Il Museo raccoglie un’ampia raccolta di opere in avorio dall’antichità sino all’Ottocento, realizzate da maestranze italiane, europee e orientali. Gli avori appartenevano alle collezioni granducali fiorentine o provengono da acquisti ottocenteschi, ma la maggior parte si deve alla donazione degli antiquari Jean-Baptiste e Louis Carrand.
Il nuovo allestimento della Sala degli Avori, inaugurato lo scorso maggio, traccia un percorso che consente di apprezzare quelle opere di diversa tipologia: lastre, cofanetti e cassette, placche di legatura, valve da specchio, oggetti per il rito religioso come pissidi, aste e riccio di pastorale, manici per coltello e per specchi, corni da caccia, statuette a soggetto sacro o mitologico, calamai e oggetti destinati al gioco, come pedine e scacchi, tutti manufatti di pregio che esaltano la preziosità dell’avorio e l’abilità di complesse lavorazioni. Sono raffigurate scene mitologiche, religiose, cortesi, episodi legati al potere civico e tutti i diversi soggetti esprimono i caratteri distintivi delle diverse epoche e dell’area geografica di appartenenza, ma sono anche esempi di una sottile congiunzione tra cultura orientale, islamica e cristiana, conseguenza della circolazione di oggetti e di artigiani lungo le rotte del Mediterraneo, o dello scambio artistico tra città come Firenze e Venezia, o di maestranze provenienti dal Nord Europa, divenuto “moderno” polo commerciale dal XVI secolo.

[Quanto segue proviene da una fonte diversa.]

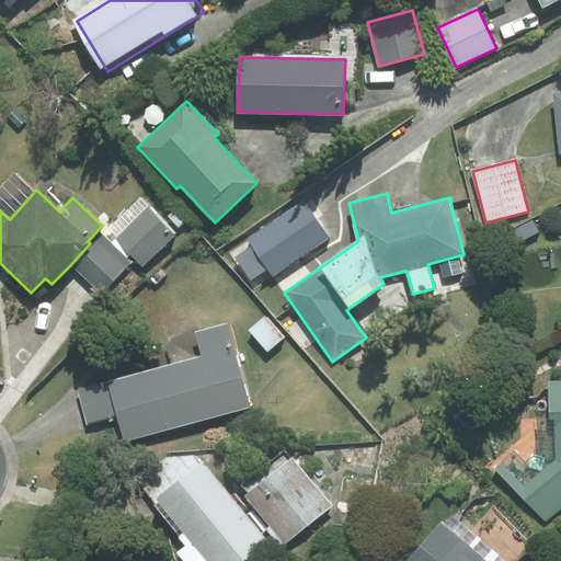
[(139,198),(107,230),(142,266),(175,235),(139,198)]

Al pregiato materiale ricavato dalle zanne di elefanti, di animali marini, di grandi mammiferi dei mari del Nord, si uniscono anche più modesti ossi impreziositi con incisioni e trafori, dorati e dipinti, o decorati con intarsi di altri materiali. La collezione del Bargello consente inoltre, come è illustrato nel catalogo che presenta circa 250 esemplari descritti da vari specialisti del settore, di ripercorrere le vicende del collezionismo, delle variazioni di gusto, della movimentazione delle opere, del mutare dei criteri espositivi in accordo con le disposizioni legislative e di inventariazione: è un’altra “storia” che rende le opere d’avorio ancora più intriganti.